**Given problem:** Rewrite every line of the listing below, replacing "common name" with "vernacular name" and leaving everything else unchanged. Leave out the pictures.

━━━━━━━━━━

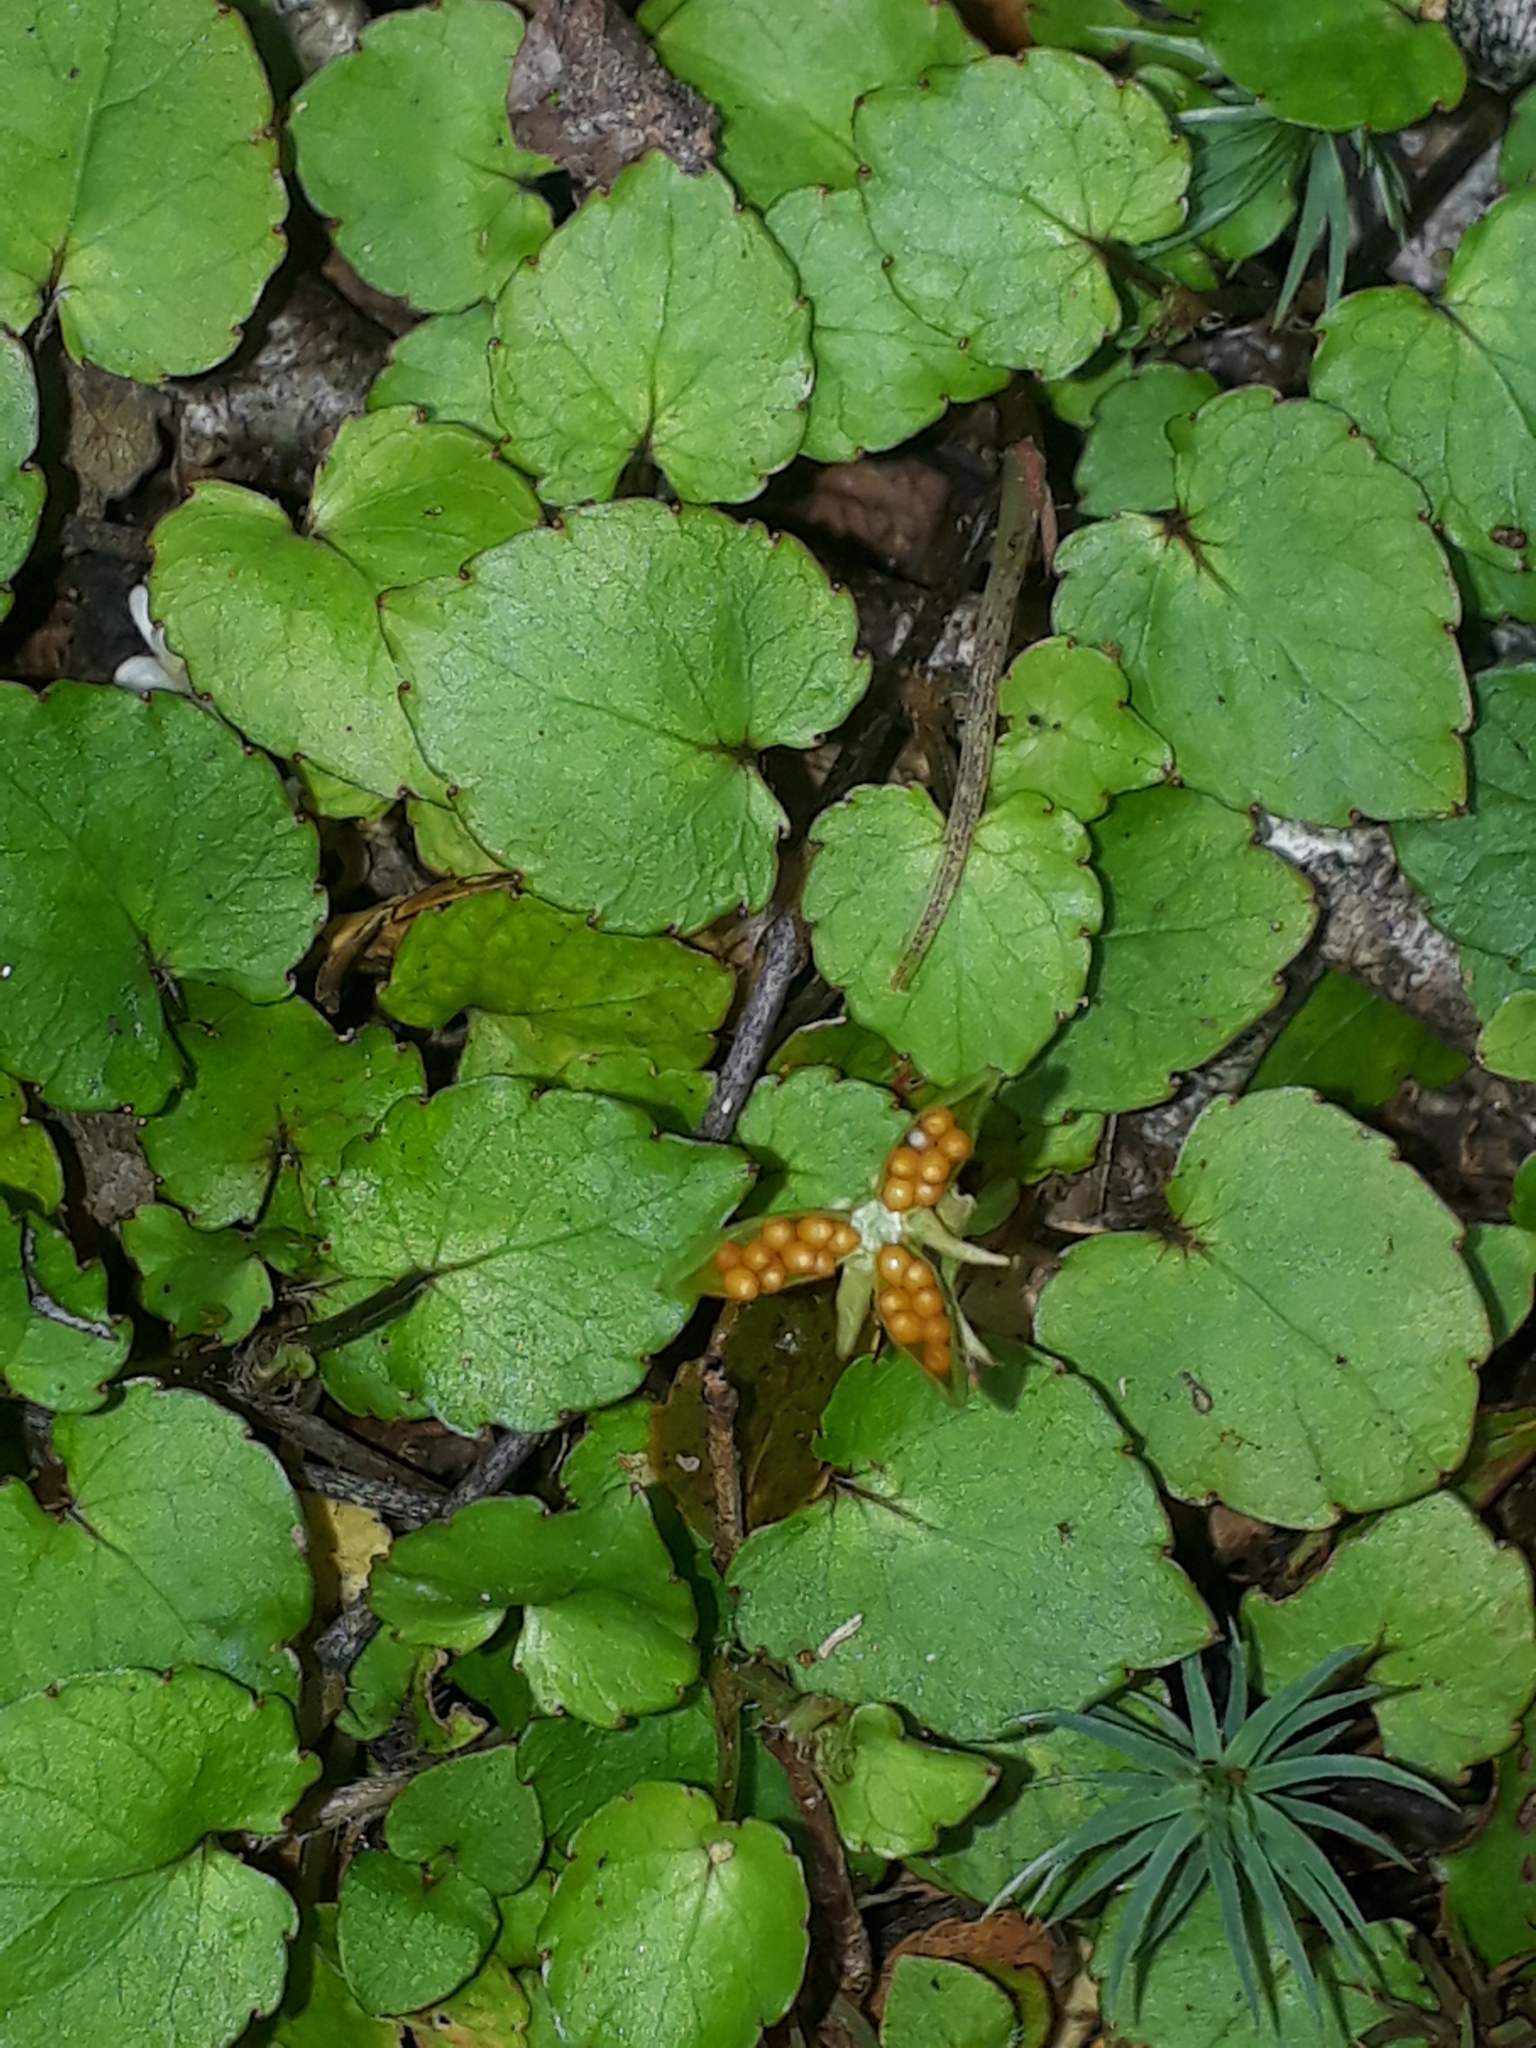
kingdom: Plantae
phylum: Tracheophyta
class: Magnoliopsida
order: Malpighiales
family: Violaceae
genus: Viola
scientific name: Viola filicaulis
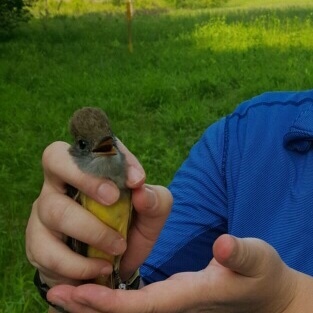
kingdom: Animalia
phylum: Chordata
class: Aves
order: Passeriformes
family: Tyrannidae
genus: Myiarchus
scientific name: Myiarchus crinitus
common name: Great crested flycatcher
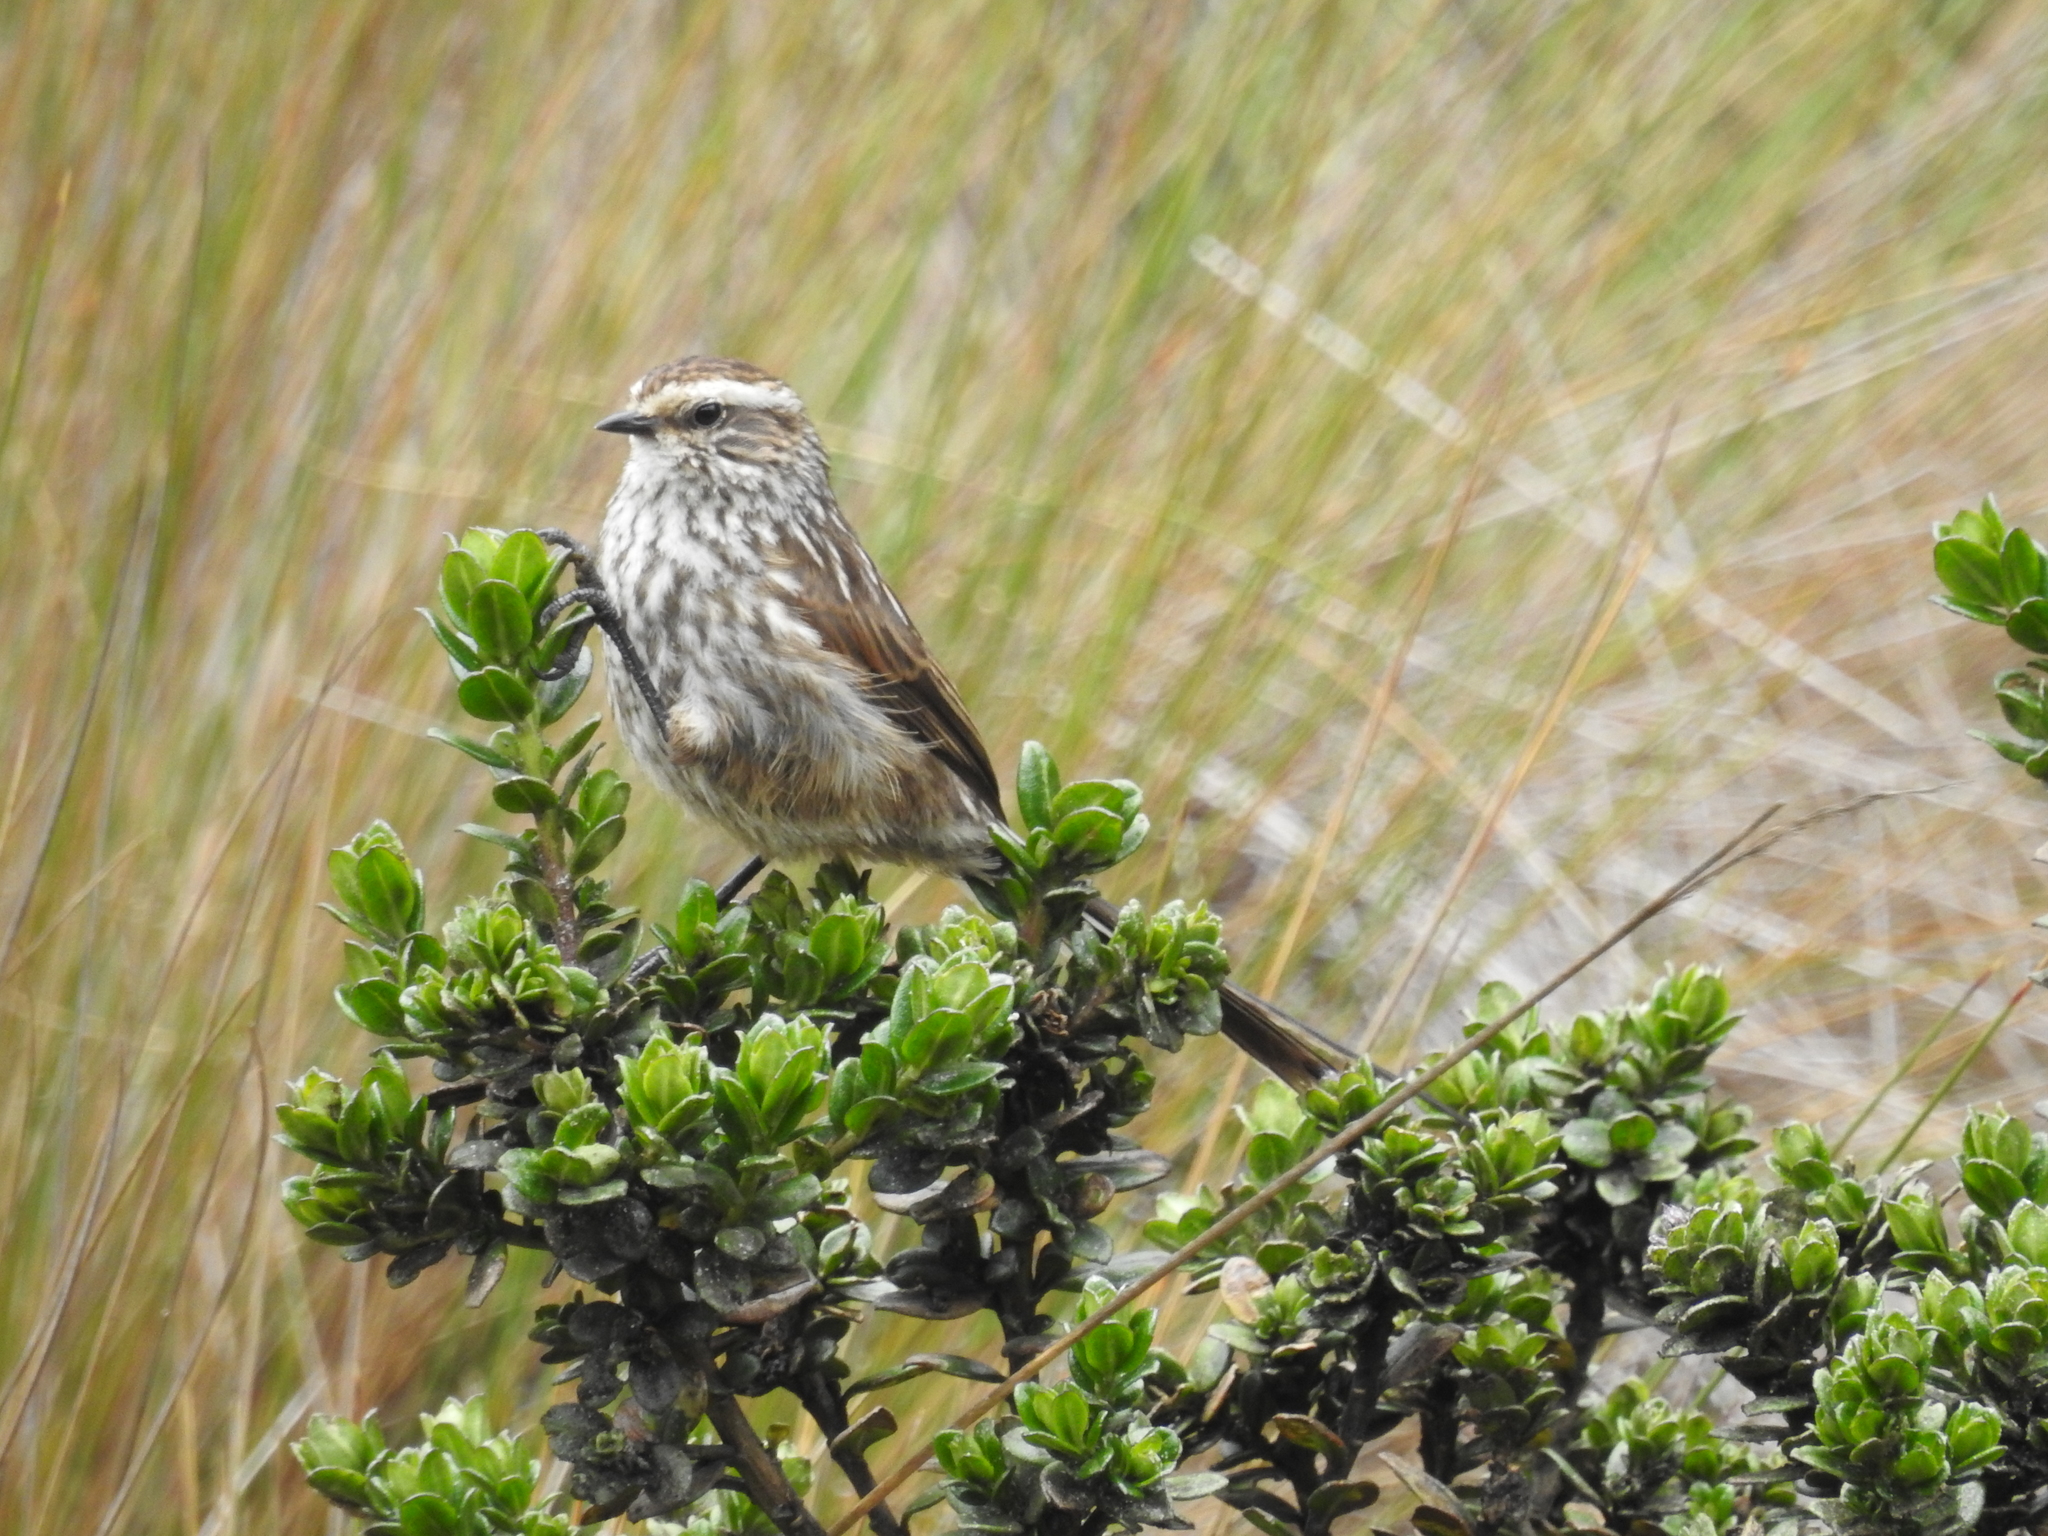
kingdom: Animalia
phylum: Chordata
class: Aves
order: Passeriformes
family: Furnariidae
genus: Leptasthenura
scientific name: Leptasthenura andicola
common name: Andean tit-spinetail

━━━━━━━━━━

**Expected answer:**
kingdom: Plantae
phylum: Tracheophyta
class: Magnoliopsida
order: Malpighiales
family: Violaceae
genus: Viola
scientific name: Viola filicaulis
kingdom: Animalia
phylum: Chordata
class: Aves
order: Passeriformes
family: Tyrannidae
genus: Myiarchus
scientific name: Myiarchus crinitus
vernacular name: Great crested flycatcher
kingdom: Animalia
phylum: Chordata
class: Aves
order: Passeriformes
family: Furnariidae
genus: Leptasthenura
scientific name: Leptasthenura andicola
vernacular name: Andean tit-spinetail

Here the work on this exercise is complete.